**Work request**
Please write out the entries below again with every "approximately" changed to "roughly" and nothing else altered. Leave the pictures out.

Dataset records:
========

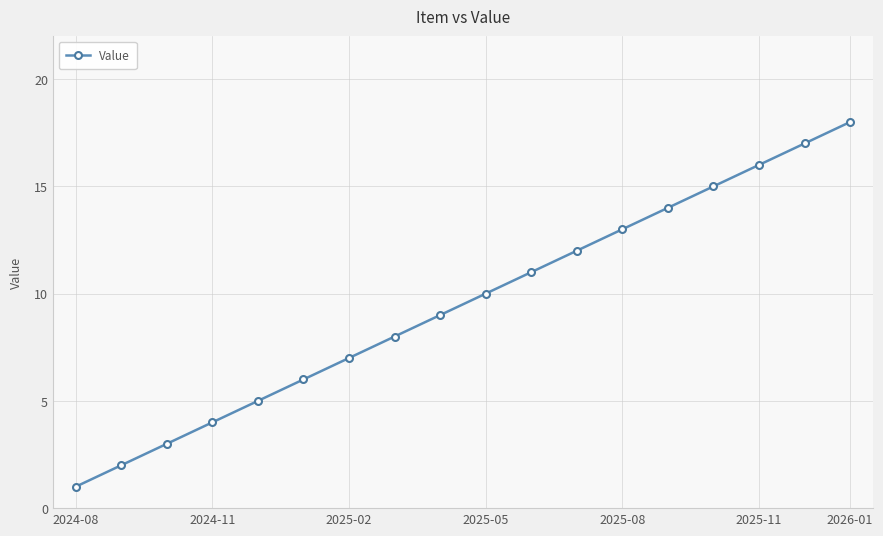

Reading right to left, list all the values displayed in this chart.

18	17	16	15	14	13	12	11	10	9	8	7	6	5	4	3	2	1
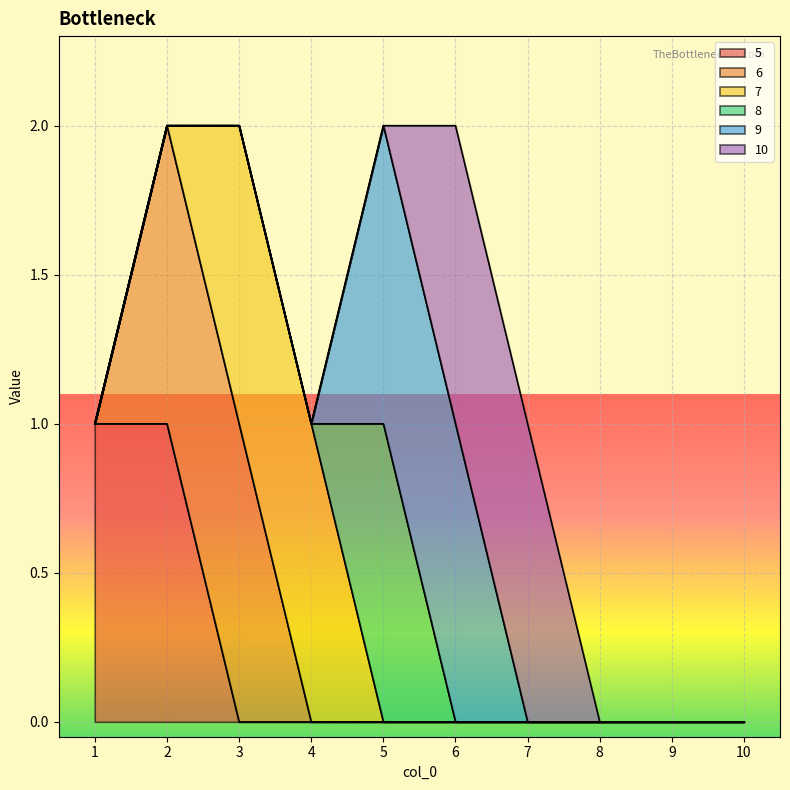

Where is 8 nearest to the value 0?

1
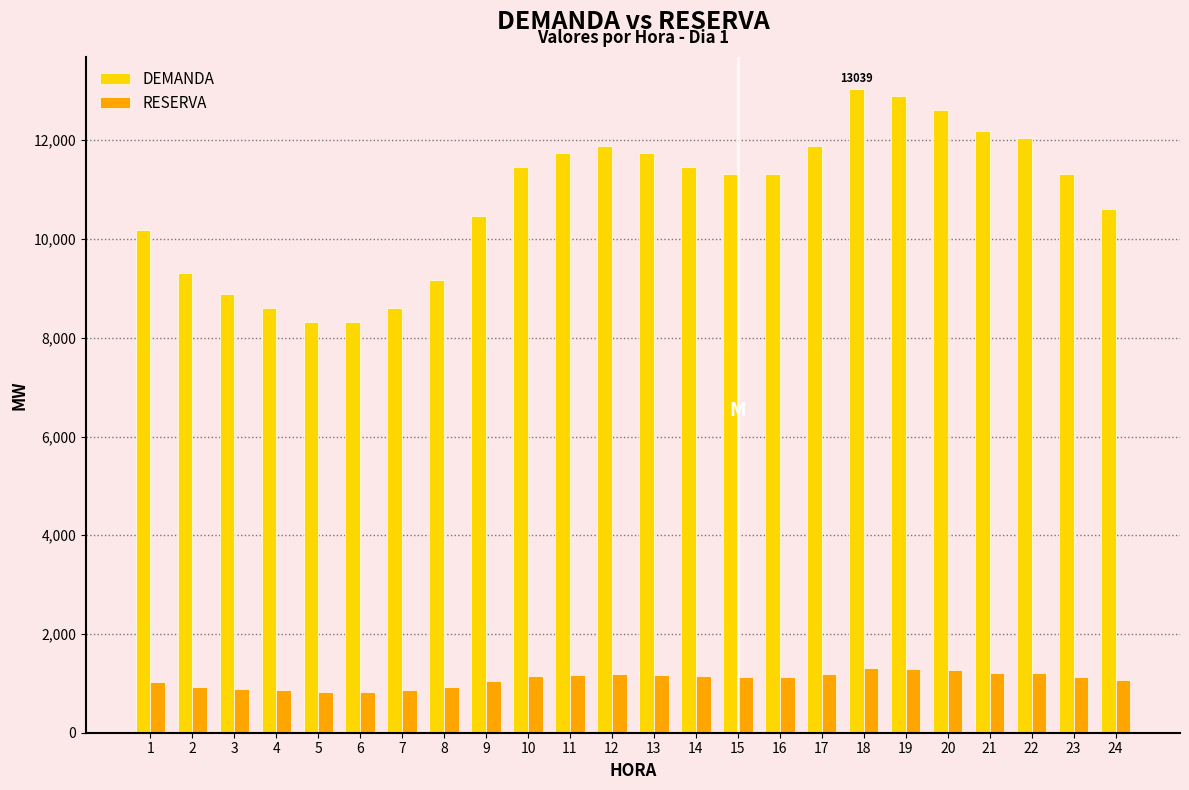

List the series in order of their peak value, highest first.

DEMANDA, RESERVA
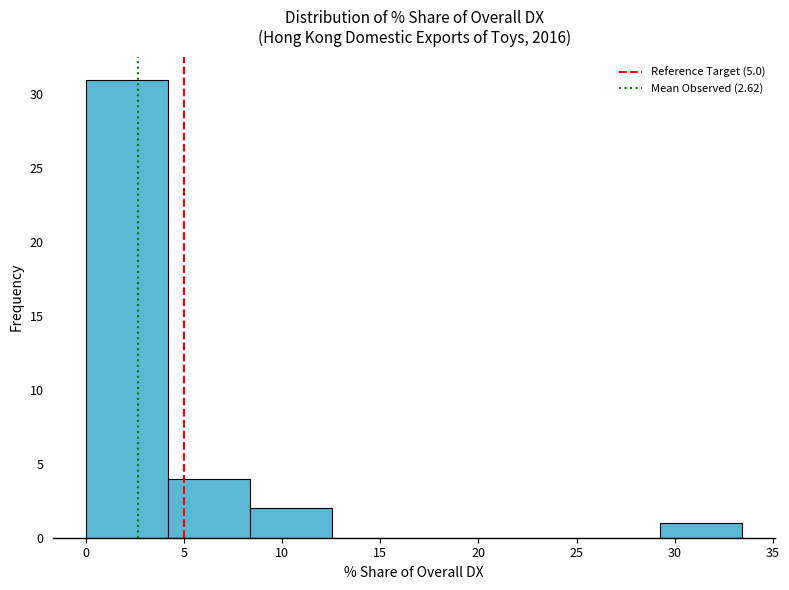

Reading left to right, transcribe this chart: for each bar, give the range it covers on the x-axis and its height. Neither the bar edges nor the heights are printed on the chart, so give them approximately, as read against the axes.

0.0 to 4.0: 31
4.0 to 8.5: 4
8.5 to 12.5: 2
12.5 to 16.5: 0
16.5 to 21.0: 0
21.0 to 25.0: 0
25.0 to 29.5: 0
29.5 to 33.5: 1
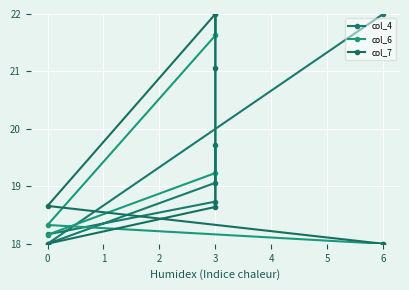

True or false: col_6 has more than 2 points higher than both neighbors.

False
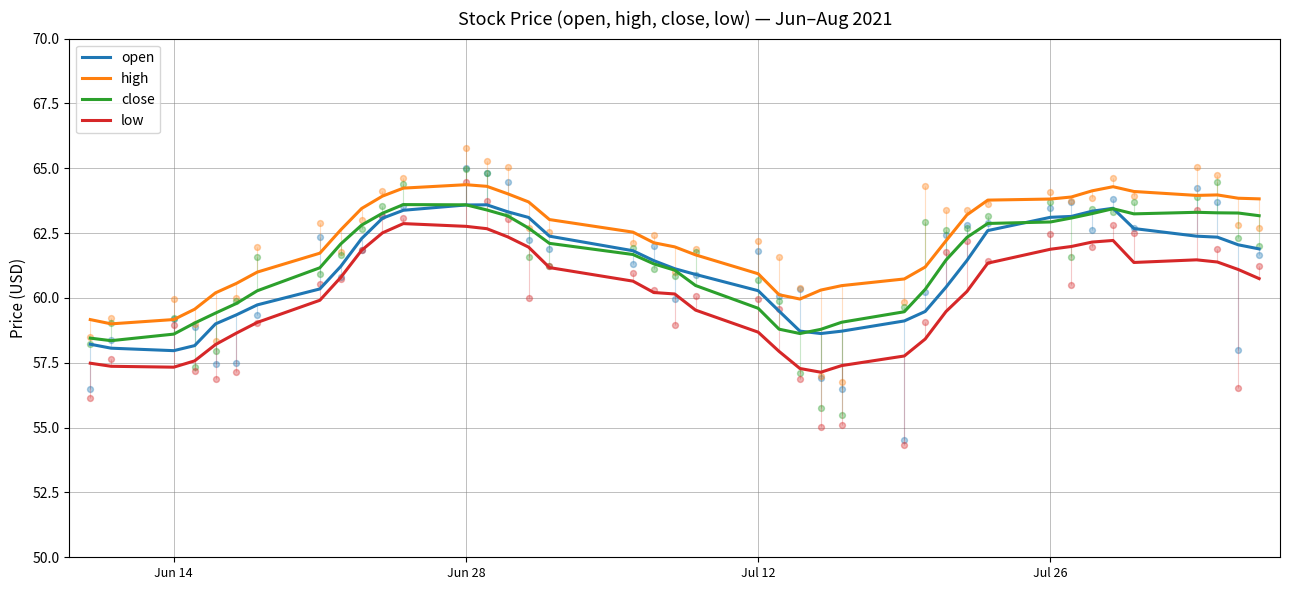

Which series reaches the maximum Y coordinate?

high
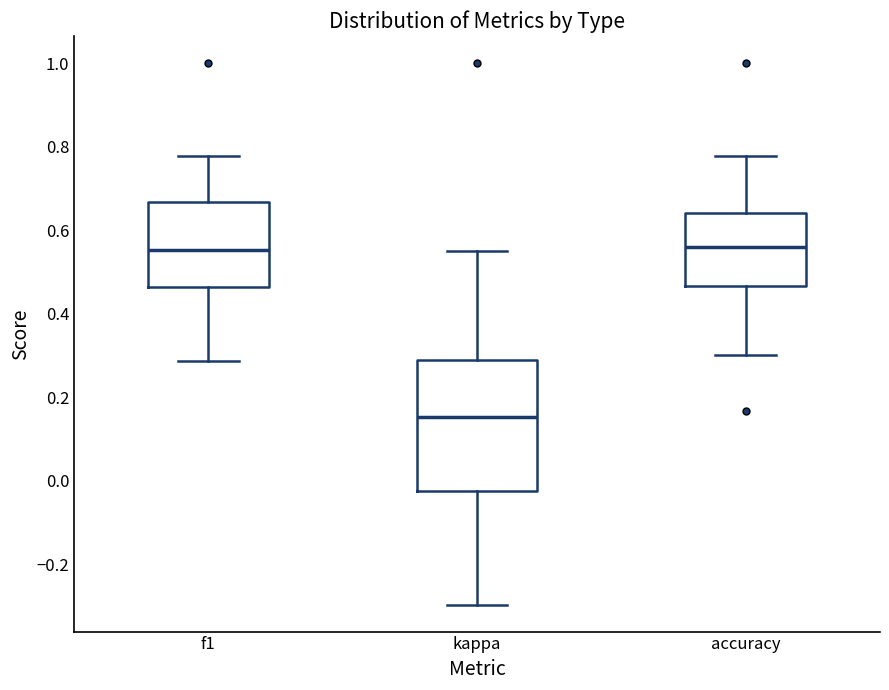

Reading left to right, transcribe this box plot: for each box, give where its median line is, the range the box spans, and where its two whiskers end, as read against the y-axis. The values are not printed on the chart, so give them approximately, as read against the axis.

f1: median 0.56, box 0.46 to 0.66, whiskers 0.28 to 0.78
kappa: median 0.16, box -0.02 to 0.28, whiskers -0.30 to 0.56
accuracy: median 0.56, box 0.46 to 0.64, whiskers 0.30 to 0.78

========

**Task answer**
Reading right to left, list all the values displayed in this chart.

18	17	16	15	14	13	12	11	10	9	8	7	6	5	4	3	2	1

Where is 8 nearest to the value 0?

1

List the series in order of their peak value, highest first.

DEMANDA, RESERVA

Reading left to right, transcribe this chart: for each bar, give the range it covers on the x-axis and its height. Neither the bar edges nor the heights are printed on the chart, so give them roughly, as read against the axes.

0.0 to 4.0: 31
4.0 to 8.5: 4
8.5 to 12.5: 2
12.5 to 16.5: 0
16.5 to 21.0: 0
21.0 to 25.0: 0
25.0 to 29.5: 0
29.5 to 33.5: 1

True or false: col_6 has more than 2 points higher than both neighbors.

False

Which series reaches the maximum Y coordinate?

high

Reading left to right, transcribe this box plot: for each box, give where its median line is, the range the box spans, and where its two whiskers end, as read against the y-axis. The values are not printed on the chart, so give them roughly, as read against the axis.

f1: median 0.56, box 0.46 to 0.66, whiskers 0.28 to 0.78
kappa: median 0.16, box -0.02 to 0.28, whiskers -0.30 to 0.56
accuracy: median 0.56, box 0.46 to 0.64, whiskers 0.30 to 0.78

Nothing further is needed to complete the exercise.